[Stored data entries]
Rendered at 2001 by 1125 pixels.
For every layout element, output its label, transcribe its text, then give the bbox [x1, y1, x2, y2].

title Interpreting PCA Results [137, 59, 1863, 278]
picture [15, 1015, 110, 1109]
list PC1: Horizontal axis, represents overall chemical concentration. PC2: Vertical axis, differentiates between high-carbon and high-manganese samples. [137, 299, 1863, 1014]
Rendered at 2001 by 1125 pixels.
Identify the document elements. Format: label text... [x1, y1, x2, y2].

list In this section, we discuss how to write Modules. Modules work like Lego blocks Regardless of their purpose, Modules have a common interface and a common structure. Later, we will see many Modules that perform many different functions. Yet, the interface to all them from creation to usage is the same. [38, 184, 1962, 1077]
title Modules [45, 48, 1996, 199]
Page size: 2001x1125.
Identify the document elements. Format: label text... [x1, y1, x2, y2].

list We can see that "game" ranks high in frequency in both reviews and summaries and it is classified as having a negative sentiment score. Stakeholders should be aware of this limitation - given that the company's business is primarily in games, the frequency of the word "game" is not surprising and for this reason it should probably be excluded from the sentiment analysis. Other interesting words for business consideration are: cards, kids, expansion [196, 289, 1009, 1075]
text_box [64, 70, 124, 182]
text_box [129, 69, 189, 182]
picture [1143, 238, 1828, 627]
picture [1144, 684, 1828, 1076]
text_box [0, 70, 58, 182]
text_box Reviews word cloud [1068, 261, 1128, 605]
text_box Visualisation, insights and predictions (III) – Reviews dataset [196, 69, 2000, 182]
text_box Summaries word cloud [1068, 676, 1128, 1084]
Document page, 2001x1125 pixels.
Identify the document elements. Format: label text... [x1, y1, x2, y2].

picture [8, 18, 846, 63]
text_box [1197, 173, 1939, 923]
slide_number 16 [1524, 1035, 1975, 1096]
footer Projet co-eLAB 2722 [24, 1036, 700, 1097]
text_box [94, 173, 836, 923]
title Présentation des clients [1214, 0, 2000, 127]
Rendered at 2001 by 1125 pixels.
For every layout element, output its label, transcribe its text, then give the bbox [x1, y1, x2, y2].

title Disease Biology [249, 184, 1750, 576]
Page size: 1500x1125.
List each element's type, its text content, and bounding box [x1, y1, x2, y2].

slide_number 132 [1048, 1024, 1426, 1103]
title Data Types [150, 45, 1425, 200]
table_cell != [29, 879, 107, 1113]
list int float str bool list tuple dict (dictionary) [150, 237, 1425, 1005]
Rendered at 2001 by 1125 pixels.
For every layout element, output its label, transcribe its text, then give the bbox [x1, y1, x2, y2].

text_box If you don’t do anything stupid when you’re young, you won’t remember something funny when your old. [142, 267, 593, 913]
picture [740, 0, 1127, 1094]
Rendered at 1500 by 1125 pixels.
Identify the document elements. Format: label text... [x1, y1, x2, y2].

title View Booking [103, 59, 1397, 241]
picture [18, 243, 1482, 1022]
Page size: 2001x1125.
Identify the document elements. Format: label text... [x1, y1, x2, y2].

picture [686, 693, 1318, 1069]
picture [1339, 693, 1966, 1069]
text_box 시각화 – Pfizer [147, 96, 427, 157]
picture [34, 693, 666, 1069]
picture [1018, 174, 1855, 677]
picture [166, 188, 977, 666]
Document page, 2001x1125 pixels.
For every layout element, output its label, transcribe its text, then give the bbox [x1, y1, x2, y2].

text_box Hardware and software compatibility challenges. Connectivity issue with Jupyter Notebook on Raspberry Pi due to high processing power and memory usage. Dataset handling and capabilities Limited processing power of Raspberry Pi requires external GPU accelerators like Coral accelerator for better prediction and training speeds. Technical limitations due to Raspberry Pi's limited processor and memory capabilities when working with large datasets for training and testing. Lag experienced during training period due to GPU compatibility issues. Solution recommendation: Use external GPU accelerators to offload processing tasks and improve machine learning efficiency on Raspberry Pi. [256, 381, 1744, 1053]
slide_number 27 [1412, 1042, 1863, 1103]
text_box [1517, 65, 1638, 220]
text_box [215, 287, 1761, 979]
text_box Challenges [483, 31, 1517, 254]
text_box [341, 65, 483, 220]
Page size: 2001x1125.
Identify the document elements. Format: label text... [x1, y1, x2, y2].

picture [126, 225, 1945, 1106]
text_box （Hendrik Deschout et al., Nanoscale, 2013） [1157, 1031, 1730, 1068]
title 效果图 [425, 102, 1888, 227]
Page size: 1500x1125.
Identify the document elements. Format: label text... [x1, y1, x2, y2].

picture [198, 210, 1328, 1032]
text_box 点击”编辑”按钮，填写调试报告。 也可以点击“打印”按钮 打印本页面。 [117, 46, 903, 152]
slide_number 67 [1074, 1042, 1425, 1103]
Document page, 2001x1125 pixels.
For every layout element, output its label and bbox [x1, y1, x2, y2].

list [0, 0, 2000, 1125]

**Task**
The line containing "For every layout element, output its label and" and all lines after it, through the last line of the data, should be retyped exactly.

**Exercise result**
For every layout element, output its label and bbox [x1, y1, x2, y2].

list [0, 0, 2000, 1125]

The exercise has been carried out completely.